Television Station Brings Cambodia to the US

Turn on cable channel 22 in Long Beach in the US state of California and you will get a little taste of Cambodia—the daydreaming beauties of karaoke, the pratfalling comedians with their greasepaint mustaches, the suave heroes of movies in Khmer made by King Norodom Siha­nouk and other Cambodians.

The Asian-American Broad­casting Company, the US’ only Khmer-language channel, also carries meatier fare. Channel founder and president Ratanak Roth Oeurn interviewed Prince Noro­dom Ranariddh when the prince visited the US after the factional fighting of 1997. Prince Norodom Sirivudh, after another one-on-one interview, once called Ratanak Oeurn “the Cambodian Tom Brokaw,” referring to a famous US news anchor.

Cambodian-Americans tune to the AABC for nostalgia, to reconnect with their heritage or to get news from the country where many of their relatives still live, said Ratanak Oeurn, who was in Cambodia last week to cover the Asean Summit.
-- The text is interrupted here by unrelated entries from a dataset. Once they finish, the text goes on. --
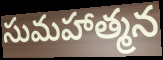
సుమహాత్మనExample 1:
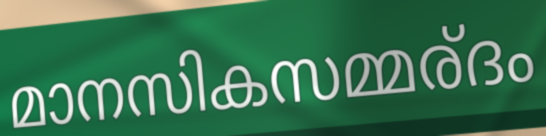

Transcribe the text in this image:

മാനസികസമ്മര്ദം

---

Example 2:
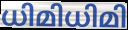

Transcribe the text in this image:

ധിമിധിമി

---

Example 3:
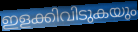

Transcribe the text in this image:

ഇളക്കിവിടുകയും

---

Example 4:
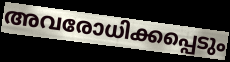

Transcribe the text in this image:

അവരോധിക്കപ്പെടും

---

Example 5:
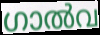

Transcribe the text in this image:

ഗാൽവ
“They are eager to learn anything about what is happening here. They know brothers or sisters, mothers or fathers, grandparents, aunts or uncles. Whatever happens here, Cambodian-Ameri­cans are concerned. I want to be a bridge to bring that to them and to unify Khmer people.”
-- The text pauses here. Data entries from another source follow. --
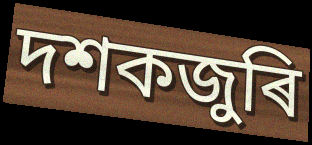
দশকজুৰি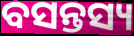
ବସନ୍ତସ୍ୟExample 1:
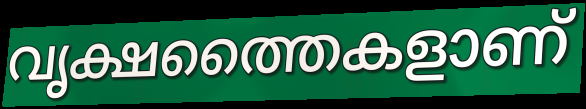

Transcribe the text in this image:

വൃക്ഷത്തൈകളാണ്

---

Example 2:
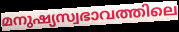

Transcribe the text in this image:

മനുഷ്യസ്വഭാവത്തിലെ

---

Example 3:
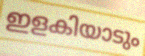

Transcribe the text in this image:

ഇളകിയാടും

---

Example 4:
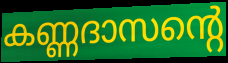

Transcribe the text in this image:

കണ്ണദാസന്റെ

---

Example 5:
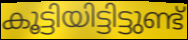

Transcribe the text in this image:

കൂട്ടിയിട്ടിട്ടുണ്ട്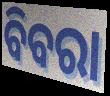
ବିବରା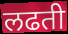
लढती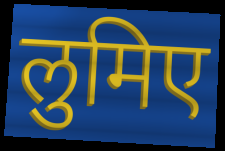
लुमिए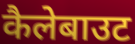
कैलेबाउट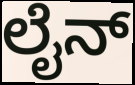
ಲೈನ್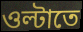
ওল্টাতে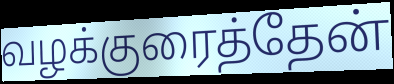
வழக்குரைத்தேன்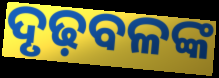
ଦୃଢ଼ବଳଙ୍କ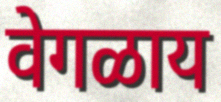
वेगळाय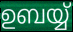
ഉബയ്യ്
Ratanak Oeurn, 39, was a teen-ager when Khmer Rouge soldiers rousted him and his five siblings from their home in Pursat province and sent them to a work camp. His father died during the Pol Pot period, and he and his brothers fled to the Thai border in 1979, where he ended up in an orphanage.
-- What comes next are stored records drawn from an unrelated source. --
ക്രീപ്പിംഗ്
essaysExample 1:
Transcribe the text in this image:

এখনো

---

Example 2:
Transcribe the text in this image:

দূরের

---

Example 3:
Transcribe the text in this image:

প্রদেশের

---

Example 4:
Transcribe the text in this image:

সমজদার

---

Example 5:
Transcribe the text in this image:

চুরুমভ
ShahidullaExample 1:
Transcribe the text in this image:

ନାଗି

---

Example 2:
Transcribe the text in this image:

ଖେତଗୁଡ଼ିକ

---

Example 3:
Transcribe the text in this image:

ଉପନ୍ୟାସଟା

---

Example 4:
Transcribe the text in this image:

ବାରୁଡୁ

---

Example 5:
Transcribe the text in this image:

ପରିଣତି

He and his friends wanted to learn English but had no money. So they learned by sitting outside the best private school in the camp and watching through the window. “I still have good friends from the US [from that time] and they’re doing well,” he said.

Sponsored by a brother’s wife’s uncle, he arrived in the US in 1981. After leaving college, he opened up a business doing interpretation and legal services and founded a charity: the Khmer Orphan Relief of America.

To distribute food and supplies, he returned to Cambodia in 1989. “It was a very closed country, but I was able to move around because I started where I was born [in Pursat] and people knew me.”

As he rallied the Cambodian-American community to help alleviate suffering back home, he said he became frustrated that there were few ways to reach the community other than a few partisan newspapers.

He had developed a taste for television through his hobby—karaoke singing. He said he was one of the first singers from the US to produce a tape with karaoke star Pich Chenda. In 1991 he bought a camera to produce karaoke videos, and while none were ever distributed, he got a taste of camerawork.

In 1994 he convinced the area cable company that the Cambodian-American community was large enough that it was worth giving him a channel. Despite a severe dearth of experience, equipment or money, the station opened with 10 hours of programming a day. “It was tough, like I had put a cuff on my hands and feet. There was nobody to help me.”

But he gathered advertisers and kept expanding his programming, which is now up to 16 hours a day.

Though the channel keeps him busy enough, Ratanak Oeurn still comes to Cambodia with shipments of donations, most from his advertisers. For this trip it was flood relief, donated to about 400 people

Long Beach’s Cambodian-American population is about 50,000, and Ratanak Oeurn believes the majority tune into his station at least occasionally. Most viewers are over 35, he estimates, but he hopes karaoke videos will bring interest from the kids.

“Through karaoke I think I can interest children to learn Khmer. It’s very important for them to speak and read so they can return here and visit [relatives].”

Unlike Cambodian TV stations, AABC ran the precedent-setting political debates before February’s commune council elections.

Ratanak Oeurn says that television in Cambodia is “over-controlled by a certain group of people”—including government officials—harming the quality of news and local programming.

Ratanak Oeurn hopes that US youngsters who watch his news and politics shows will become interested in politics. Currently many Cambodian-Americans do not even vote, he said.

“I would love to motivate a Cambodian kid to become a councilman or a Senator…. In the free world, you have to have a voice.”

Ministry of Information officials say Cambodian television is dominated by foreign shows and have issued warnings to stations to begin producing more local programming. But Ratanak Oeurn is skeptical of claims that foreign programming is harming Cambodians by diluting the national culture.

“The more programming they have, the more choices to see the world,” he said. “People will have more understanding of other societies.”